The appellee contends that the exhibits were properly excluded as they did not tend to prove of disprove any fact in issue and were without pleadings to support the theory upon which they were offered; asserting that in any event exclusion was harmless. It appears that the court’s judgment may be affirmed upon the narrow basis that the court’s ruling was correct at the time it was made. This opinion need not be prolonged for a discussion of the other theories.
Ordinarily a party making an objection to the admission of evidence is entitled to an immediate ruling admitting or excluding the evidence.
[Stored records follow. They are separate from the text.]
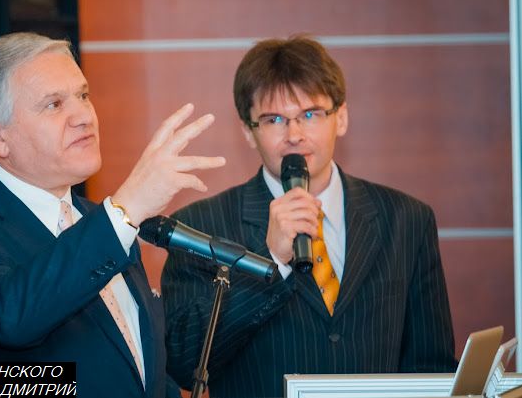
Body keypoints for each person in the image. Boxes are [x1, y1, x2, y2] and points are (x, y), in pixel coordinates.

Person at [0, 32, 224, 398]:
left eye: (83, 95)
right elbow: (11, 316)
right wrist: (126, 209)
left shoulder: (102, 221)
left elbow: (141, 368)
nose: (84, 116)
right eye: (54, 104)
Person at [161, 36, 457, 398]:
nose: (294, 135)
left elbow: (431, 367)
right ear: (248, 132)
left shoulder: (406, 221)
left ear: (341, 117)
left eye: (311, 114)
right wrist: (271, 258)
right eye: (274, 119)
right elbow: (184, 361)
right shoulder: (199, 229)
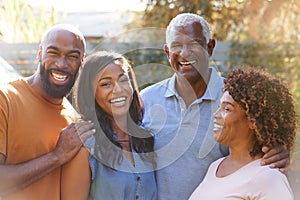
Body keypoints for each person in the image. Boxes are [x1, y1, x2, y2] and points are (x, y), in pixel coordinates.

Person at [140, 13, 290, 200]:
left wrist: (279, 152)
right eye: (177, 46)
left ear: (210, 47)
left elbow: (260, 152)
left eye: (194, 43)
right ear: (167, 52)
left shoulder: (236, 101)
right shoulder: (146, 100)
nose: (185, 53)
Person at [0, 24, 95, 200]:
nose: (61, 63)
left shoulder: (73, 118)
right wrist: (56, 156)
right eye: (53, 53)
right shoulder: (5, 99)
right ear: (39, 53)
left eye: (72, 56)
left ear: (82, 62)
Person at [189, 67, 296, 199]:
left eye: (227, 109)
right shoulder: (216, 167)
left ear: (253, 120)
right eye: (219, 107)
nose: (216, 115)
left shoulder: (268, 178)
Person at [65, 51, 157, 199]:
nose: (118, 90)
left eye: (123, 80)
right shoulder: (85, 146)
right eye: (106, 84)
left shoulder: (146, 140)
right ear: (91, 93)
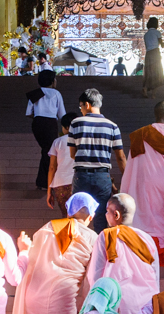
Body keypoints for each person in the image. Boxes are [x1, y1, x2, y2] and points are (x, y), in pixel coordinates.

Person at [7, 191, 99, 314]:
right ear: (90, 215)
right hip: (63, 299)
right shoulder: (92, 238)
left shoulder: (46, 229)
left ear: (68, 212)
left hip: (34, 298)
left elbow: (33, 264)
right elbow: (91, 281)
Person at [120, 101, 164, 266]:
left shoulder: (141, 134)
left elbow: (133, 163)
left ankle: (147, 248)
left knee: (148, 214)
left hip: (146, 183)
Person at [86, 193, 160, 314]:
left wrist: (97, 303)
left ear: (116, 215)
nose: (105, 215)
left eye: (107, 211)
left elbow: (95, 275)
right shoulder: (147, 239)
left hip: (118, 305)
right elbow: (155, 275)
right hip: (147, 304)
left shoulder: (106, 236)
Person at [68, 89, 126, 233]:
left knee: (78, 216)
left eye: (80, 106)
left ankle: (79, 251)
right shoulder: (112, 126)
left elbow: (72, 154)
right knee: (101, 217)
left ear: (87, 105)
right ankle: (100, 251)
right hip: (103, 177)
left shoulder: (75, 123)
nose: (81, 110)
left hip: (81, 176)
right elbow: (121, 157)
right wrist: (125, 178)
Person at [26, 70, 67, 191]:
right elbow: (62, 114)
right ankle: (46, 182)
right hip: (50, 124)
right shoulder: (56, 93)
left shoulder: (35, 93)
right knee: (49, 151)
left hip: (37, 123)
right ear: (52, 81)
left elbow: (28, 113)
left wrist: (39, 116)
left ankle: (43, 182)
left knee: (46, 150)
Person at [46, 112, 78, 217]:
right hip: (78, 182)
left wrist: (49, 191)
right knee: (78, 216)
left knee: (66, 215)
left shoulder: (57, 142)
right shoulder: (82, 141)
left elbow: (52, 167)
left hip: (60, 184)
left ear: (67, 127)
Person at [142, 17, 164, 99]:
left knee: (149, 73)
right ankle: (153, 94)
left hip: (148, 54)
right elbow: (161, 45)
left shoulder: (146, 34)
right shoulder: (157, 32)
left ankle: (145, 89)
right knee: (157, 73)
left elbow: (146, 46)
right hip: (155, 53)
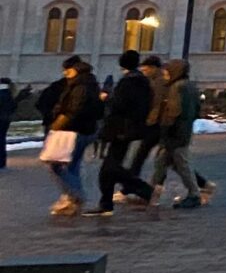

The condition of the record at the time the exhibits were tendered was this: Thomas was before the court on his plea of general denial, his counsel was suggesting that the lumber invoiced to Thomas was salvaged from sheds at the Grogan Manufacturing Company and the instrument offered pertained to the sale of sheds purchased by Thomas from that company. The evidence in the record showed the salvaged lumber invoiced to Thomas was not the same lumber Thomas .bought from Grogan Manufacturing Company. Clearly, the objection at the time the court ruled was well taken as Grogan Manufacturing Company was a stranger to the cause
Assuming, without deciding, that later evidence made admissible the excluded exhibits, the rule now quoted, taken from Corpus Juris Secundum, applies. “Where the evidence is immaterial, its exclusion is not ground for reversal even if it would have been pertinent to the case as subsequently developed and its rejection if offered subsequently would have been erroneous.”
Appellant’s points of error are overruled and the judgment of the trial court is affirmed.
. 1 Tex .Law of Evidence, p. 29, See. 29.
. Appeal and Error, 5A C.J.S. Appeal & Error § 1739, page 1078; “Evidence” 23 Tex.Jur. (2) 202 Sec. 139.
. Huckins v. Kapf, 4 Willson Civ.Cas.Ct.App. 16, 14 S.W. 1016; Hooss v. Willingham, Tex.Civ.App., 35 S.W.2d 847, “Evidence” 23 Tex.Jur. 202, See. 139.
. Watson v. Walker et al., 67 Tex. 651, 4 S.W. 576; Gruss v. Cummins, Tex.Civ.App., 329 S.W.2d 496, N.W.H.; American General Insurance Company v. Sims, Tex.Civ.App., 278 S.W.2d 586, N.R.E.; Williams v. Texas Employers’ Ins. Ass’n., Tex.Civ.App., 218 S.W.2d 482, N.R.E.
. “Appeal and Error”, 5A C.J.S. Appeal & Error § 1740, page 1078.
. 1 Texas Law of Evidence, p. 29, Sec. 29; “Evidence”, 23 T.J.2d p. 320, Sec. 207.